As a Small Business Are You Just Winking at a Girl in the Dark?
The title of Stuart Henderson Britt’s 1978 book is heavy: Psychological Principles of Marketing and Consumer Behavior. And its content, clearly directed at an academic audience, is heavier still. Indeed, Britt was one of the pioneers who explored in-depth the “why” behind how consumers behave, which, of course, in turn has had a profound influence on how advertising and marketing has been done over the last 30 years.
But sometimes buried in all of that heavy-duty Dark academia style-speak is a gem of clear-sighted practicality like this: “Doing business without advertising is like winking at a girl in the dark. You know what you are doing, but nobody else does.”

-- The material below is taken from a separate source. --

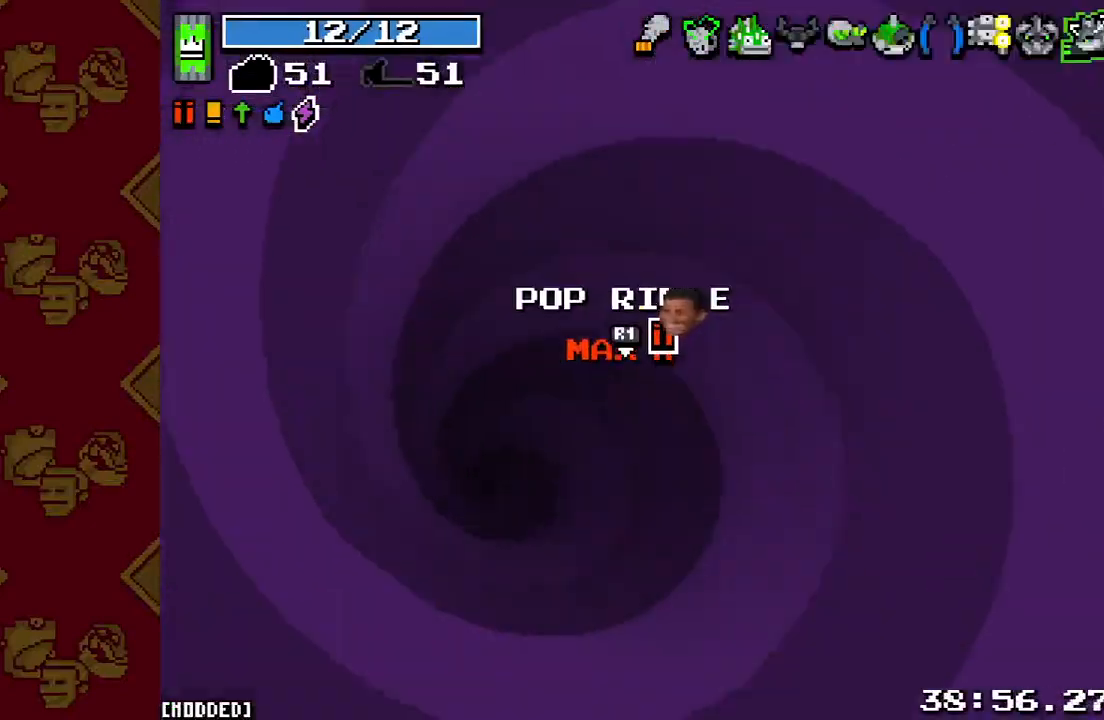
{"buttons": [], "left_stick": "center", "right_stick": "center", "events": []}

Now, while I certainly agree with the essence of Britt’s quote, I would quibble with his seeming focus just on advertising. If I could replace the word “advertising” with the word “marketing,” I’d be happy.
I wish I had a dime for every time I heard a small business owner say something like:
“Advertising is so expensive, we just can’t afford it right now.”
“I don’t have time to listen to all of those media reps, I’ve got a business to run.”
“I don’t understand all of that marketing mumbo-jumbo anyway, so I just ignore it.”
But if it is true that a business needs customers to survive, let alone prosper: and if marketing’s one and only function is to bring customers through the door. Then, for small businesses especially, marketing – which includes advertising and other forms of promotion – can not be a when-we-can-afford-it or when-we-have-time-for-it option, it has to be a survival imperative.